В зале, где мы занимаемся, на верхней площадке дома, кроме портрета, нет ничего: белые стены, окна. Урок – два часа. Около десятка асан, показывает, повторяем с относительной легкостью. Он озадачен.

Мне больше всего по душе упражненье на внутреннее равновесье. Стоишь на одной ноге, другая ступней прижата к истоку первой, руки вытянуты над головой, ладони сведены, взгляд – в умозрительную перспективу.

Меняем ноги.

После каждой асаны гудим "Ом". В мантре три звука: а, у, м. Каждую нужно прочувствовать, ступенчато восходя к третьей. А ум неуместен, при полноте-то слияния с божеством.

Ксения гудит тоненько, я ее, слава Богу, не слышу. И не вижу, глаза должны быть закрыты. И так еле сдерживаюсь, дуя с Прамотом в унисон.

И по окончании, в течение получаса дышим. Разные техники, каждый день добавляется новая. В первый же день была такая: лежишь на спине, сосредоточиваешься на всей дряни в себе, подтягиваешь ее к горлу и выдыхаешь – в божественный рот милостивого мирозданья. И взамен вдыхаешь, заполняя себя Чистым и Всеблагим. Я попробовал, не получается.

Представил себе наоборот – как по маслу.

На Ксению все это очень действует, не в пример мне. Парит в белой парусинке, гнется, над ней – луч солнца золотой.

Потом чай пьем гималайский, на полу сидя. Прамот гурманит и гурушествует.

Как и многие здесь, чужестранный звук sh он не произносит.

Медитесон, – говорит он, – концентресон и релаксесон. Но не это главное. Главное – позволить себе, allow yourself, allow yourself, allow yourself!

– А как насчет кармы, – спрашиваю.

– Прежде, – говорит, – чем принять решение, нужно спросить все свои одиннадцать чувств. Если хоть одно из них против, постарайтесь выяснить – почему. Если ответ внятен и тем не менее вы решаете в пользу десяти, – отягчаете карму.

– А если – не внятен? Не отягчаем?

– Теперь дышим.

Пару лет назад он был приглашен в один из университетов Калифорнии преподавать йогу, будучи выбран как один из действительно продвинутых ее адептов.

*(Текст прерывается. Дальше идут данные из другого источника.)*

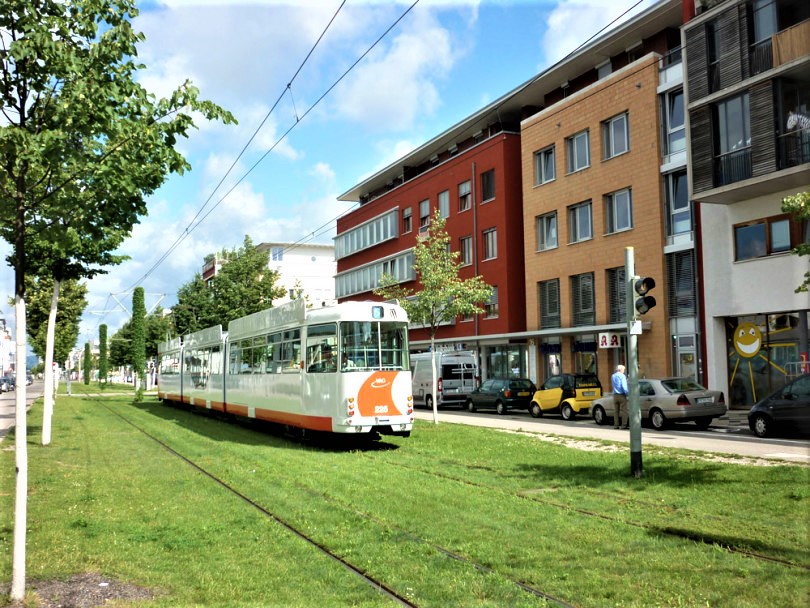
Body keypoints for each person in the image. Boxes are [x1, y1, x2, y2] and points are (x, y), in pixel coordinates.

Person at [611, 364, 629, 429]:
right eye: (623, 369)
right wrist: (627, 393)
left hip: (615, 395)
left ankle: (616, 425)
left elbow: (613, 385)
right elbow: (624, 386)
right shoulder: (622, 376)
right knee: (624, 410)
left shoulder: (613, 376)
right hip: (621, 395)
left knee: (616, 411)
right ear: (621, 369)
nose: (624, 371)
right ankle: (624, 425)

Прилетев в Нью-Йорк, он в тот же день сломя голову кинулся назад, не в силах вынести этот разящий запах из пасти чужеродной ему энергии, и месяц отсиживался, приходя в себя, под подолом учителя.

Где тонко, там рвется, а дворнягу и обухом не перешибешь, если уж говорить о крайностях.

И тем не менее это были чудесные двуечасья, когда мы стояли с

Ксенией, как рыбы на хвостах, гудя серебром: оооммм, вдвой-ооммм… И она бочком, чуть кренясь, отплывала, скользя к двери, и я – позволяя себе, позволяя себе – за нею.

Сидели мы целыми днями у Ганги (конечно, женского рода, пора устранить эту инерцию русского недоразумения) и смотрели на реку, на тот берег.

Тысячи лет и одна ночь, проведенные в Лахман Джуле, прикладывают палец к губам, пятясь от разговора. Дом с горящими окнами, скользящий по дну на немыслимой глубине; мы в этом доме. Мы, но не можем в себя войти, обплывая его снаружи, прижимаясь лицом к окнам.

Совмещая через стекло ладони. И потом… И об этом не скажешь.

Что-то случилось там с нами. Но что? Будто звук отключен. Будто эти овечки речи убрели от нас, звеня колокольцами, перетекая горными тропами за холмы, и видны еще две последние: я и ты.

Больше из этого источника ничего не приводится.